++++ Dataset entries

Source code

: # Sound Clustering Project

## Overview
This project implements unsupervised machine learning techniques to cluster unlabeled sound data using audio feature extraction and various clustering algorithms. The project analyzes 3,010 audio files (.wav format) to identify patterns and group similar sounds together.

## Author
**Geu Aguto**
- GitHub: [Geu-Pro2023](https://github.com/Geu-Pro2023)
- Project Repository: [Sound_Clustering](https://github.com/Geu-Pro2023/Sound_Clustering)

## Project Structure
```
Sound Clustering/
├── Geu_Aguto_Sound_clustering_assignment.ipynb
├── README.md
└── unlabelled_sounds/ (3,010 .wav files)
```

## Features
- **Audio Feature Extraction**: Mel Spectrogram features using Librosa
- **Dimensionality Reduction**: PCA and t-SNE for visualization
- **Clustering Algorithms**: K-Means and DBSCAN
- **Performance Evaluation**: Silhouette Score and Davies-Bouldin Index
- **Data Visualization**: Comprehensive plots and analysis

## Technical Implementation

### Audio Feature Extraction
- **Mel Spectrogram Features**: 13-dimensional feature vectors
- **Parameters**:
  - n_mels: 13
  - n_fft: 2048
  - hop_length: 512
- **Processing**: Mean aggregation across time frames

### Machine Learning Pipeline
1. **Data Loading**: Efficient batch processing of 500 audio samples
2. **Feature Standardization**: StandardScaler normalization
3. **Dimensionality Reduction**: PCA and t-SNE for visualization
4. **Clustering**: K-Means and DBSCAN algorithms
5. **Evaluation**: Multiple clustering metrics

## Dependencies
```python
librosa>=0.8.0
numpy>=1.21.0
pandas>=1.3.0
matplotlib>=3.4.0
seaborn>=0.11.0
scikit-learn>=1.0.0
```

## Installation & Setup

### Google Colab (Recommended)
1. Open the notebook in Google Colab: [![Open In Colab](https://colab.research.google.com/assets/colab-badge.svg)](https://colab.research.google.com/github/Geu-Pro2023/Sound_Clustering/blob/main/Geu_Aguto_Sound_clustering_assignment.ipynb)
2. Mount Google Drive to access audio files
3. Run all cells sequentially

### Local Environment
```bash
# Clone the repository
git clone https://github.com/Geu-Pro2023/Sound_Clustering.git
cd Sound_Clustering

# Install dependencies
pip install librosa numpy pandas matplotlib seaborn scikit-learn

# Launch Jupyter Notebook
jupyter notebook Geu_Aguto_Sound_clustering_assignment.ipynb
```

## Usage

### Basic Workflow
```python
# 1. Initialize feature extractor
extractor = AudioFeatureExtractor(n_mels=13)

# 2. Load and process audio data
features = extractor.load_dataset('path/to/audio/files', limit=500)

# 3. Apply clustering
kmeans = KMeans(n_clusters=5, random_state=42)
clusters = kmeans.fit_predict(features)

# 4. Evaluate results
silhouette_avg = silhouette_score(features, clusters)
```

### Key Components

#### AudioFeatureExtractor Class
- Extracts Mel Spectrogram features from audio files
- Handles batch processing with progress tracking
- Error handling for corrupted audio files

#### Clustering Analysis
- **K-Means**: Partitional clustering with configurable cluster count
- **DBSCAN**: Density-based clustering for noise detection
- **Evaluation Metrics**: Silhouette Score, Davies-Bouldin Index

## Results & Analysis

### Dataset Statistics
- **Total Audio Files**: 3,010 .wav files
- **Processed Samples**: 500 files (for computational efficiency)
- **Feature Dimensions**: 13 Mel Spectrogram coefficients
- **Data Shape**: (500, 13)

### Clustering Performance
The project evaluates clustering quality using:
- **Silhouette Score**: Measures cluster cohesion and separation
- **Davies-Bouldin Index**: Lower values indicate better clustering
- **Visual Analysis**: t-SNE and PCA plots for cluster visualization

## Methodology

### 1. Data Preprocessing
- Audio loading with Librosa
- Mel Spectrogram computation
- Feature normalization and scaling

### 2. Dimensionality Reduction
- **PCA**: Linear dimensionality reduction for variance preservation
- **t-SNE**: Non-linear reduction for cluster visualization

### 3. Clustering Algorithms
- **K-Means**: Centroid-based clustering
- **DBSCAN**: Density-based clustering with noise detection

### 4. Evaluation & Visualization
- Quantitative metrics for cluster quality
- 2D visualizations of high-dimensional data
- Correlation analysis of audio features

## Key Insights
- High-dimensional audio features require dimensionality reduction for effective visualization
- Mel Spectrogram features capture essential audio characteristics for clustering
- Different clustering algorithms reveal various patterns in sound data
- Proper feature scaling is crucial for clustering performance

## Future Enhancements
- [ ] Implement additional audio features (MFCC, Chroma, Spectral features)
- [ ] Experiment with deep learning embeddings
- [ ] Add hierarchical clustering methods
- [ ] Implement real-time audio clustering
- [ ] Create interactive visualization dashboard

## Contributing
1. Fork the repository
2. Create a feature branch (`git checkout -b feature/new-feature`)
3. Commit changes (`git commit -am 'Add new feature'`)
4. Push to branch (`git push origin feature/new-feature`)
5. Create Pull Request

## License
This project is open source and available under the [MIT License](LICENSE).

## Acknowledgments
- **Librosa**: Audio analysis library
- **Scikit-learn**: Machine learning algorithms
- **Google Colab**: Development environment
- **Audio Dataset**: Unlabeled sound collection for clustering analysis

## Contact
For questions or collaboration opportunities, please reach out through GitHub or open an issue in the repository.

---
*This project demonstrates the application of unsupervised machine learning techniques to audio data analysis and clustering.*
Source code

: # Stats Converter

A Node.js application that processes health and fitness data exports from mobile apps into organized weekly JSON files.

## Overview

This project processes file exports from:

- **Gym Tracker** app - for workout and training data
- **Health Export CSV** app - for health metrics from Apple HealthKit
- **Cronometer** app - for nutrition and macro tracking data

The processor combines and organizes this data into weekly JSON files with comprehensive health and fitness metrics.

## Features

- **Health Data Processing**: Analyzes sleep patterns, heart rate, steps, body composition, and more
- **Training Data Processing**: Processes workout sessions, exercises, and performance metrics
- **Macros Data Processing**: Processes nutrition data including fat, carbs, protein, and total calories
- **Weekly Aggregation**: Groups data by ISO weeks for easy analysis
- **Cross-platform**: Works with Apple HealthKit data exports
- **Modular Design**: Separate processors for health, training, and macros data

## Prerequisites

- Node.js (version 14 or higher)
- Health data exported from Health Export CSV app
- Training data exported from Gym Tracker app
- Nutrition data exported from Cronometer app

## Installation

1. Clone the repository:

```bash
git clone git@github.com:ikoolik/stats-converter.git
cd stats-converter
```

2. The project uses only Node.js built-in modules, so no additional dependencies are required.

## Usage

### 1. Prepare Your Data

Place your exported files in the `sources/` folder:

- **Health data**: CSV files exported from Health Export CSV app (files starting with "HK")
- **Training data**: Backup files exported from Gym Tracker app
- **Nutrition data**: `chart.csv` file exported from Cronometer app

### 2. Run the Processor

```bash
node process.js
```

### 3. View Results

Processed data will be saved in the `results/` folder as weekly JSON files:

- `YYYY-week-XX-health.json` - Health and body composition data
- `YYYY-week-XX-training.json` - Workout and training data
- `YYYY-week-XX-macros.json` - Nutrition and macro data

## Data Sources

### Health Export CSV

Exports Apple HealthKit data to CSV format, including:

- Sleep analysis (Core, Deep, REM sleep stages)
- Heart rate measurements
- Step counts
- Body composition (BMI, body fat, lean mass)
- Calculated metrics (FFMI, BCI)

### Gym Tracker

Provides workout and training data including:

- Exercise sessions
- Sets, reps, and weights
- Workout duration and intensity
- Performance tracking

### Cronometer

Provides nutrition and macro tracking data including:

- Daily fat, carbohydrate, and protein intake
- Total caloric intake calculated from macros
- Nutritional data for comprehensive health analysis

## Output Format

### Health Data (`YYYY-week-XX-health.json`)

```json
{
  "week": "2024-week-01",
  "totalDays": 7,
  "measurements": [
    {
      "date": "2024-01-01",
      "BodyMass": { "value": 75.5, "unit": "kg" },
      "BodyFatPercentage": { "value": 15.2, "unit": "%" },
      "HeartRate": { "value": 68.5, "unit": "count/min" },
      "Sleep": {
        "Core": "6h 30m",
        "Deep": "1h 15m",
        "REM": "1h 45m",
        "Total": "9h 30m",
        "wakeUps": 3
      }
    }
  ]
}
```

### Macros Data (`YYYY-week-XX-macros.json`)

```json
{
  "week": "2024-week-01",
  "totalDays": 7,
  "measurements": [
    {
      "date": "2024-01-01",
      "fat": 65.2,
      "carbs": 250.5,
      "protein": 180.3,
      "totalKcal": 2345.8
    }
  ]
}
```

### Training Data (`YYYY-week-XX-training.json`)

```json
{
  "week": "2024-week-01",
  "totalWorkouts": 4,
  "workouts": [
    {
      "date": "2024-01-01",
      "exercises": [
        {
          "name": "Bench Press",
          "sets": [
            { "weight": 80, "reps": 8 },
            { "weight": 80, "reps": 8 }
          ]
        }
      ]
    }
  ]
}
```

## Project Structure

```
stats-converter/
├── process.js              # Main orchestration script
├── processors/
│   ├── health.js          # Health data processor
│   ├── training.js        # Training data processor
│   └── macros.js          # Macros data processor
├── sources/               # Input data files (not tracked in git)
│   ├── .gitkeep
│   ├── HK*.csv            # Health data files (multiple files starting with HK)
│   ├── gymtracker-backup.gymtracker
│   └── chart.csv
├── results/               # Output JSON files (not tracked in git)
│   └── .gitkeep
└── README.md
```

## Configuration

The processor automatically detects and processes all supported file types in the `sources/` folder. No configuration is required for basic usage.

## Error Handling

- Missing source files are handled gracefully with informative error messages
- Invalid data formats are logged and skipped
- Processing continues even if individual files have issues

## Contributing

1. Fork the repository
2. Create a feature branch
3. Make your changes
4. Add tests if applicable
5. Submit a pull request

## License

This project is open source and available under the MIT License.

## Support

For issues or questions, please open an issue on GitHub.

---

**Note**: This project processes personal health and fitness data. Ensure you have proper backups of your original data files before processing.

++++++++

#### Instructions to follow:
Please give an exact restatement of only the lines from the beginning of the material above to the line with "2. **Feature Standardization**: StandardScaler", inclusive.

#### Response to this task:
Source code

: # Sound Clustering Project

## Overview
This project implements unsupervised machine learning techniques to cluster unlabeled sound data using audio feature extraction and various clustering algorithms. The project analyzes 3,010 audio files (.wav format) to identify patterns and group similar sounds together.

## Author
**Geu Aguto**
- GitHub: [Geu-Pro2023](https://github.com/Geu-Pro2023)
- Project Repository: [Sound_Clustering](https://github.com/Geu-Pro2023/Sound_Clustering)

## Project Structure
```
Sound Clustering/
├── Geu_Aguto_Sound_clustering_assignment.ipynb
├── README.md
└── unlabelled_sounds/ (3,010 .wav files)
```

## Features
- **Audio Feature Extraction**: Mel Spectrogram features using Librosa
- **Dimensionality Reduction**: PCA and t-SNE for visualization
- **Clustering Algorithms**: K-Means and DBSCAN
- **Performance Evaluation**: Silhouette Score and Davies-Bouldin Index
- **Data Visualization**: Comprehensive plots and analysis

## Technical Implementation

### Audio Feature Extraction
- **Mel Spectrogram Features**: 13-dimensional feature vectors
- **Parameters**:
  - n_mels: 13
  - n_fft: 2048
  - hop_length: 512
- **Processing**: Mean aggregation across time frames

### Machine Learning Pipeline
1. **Data Loading**: Efficient batch processing of 500 audio samples
2. **Feature Standardization**: StandardScaler normalization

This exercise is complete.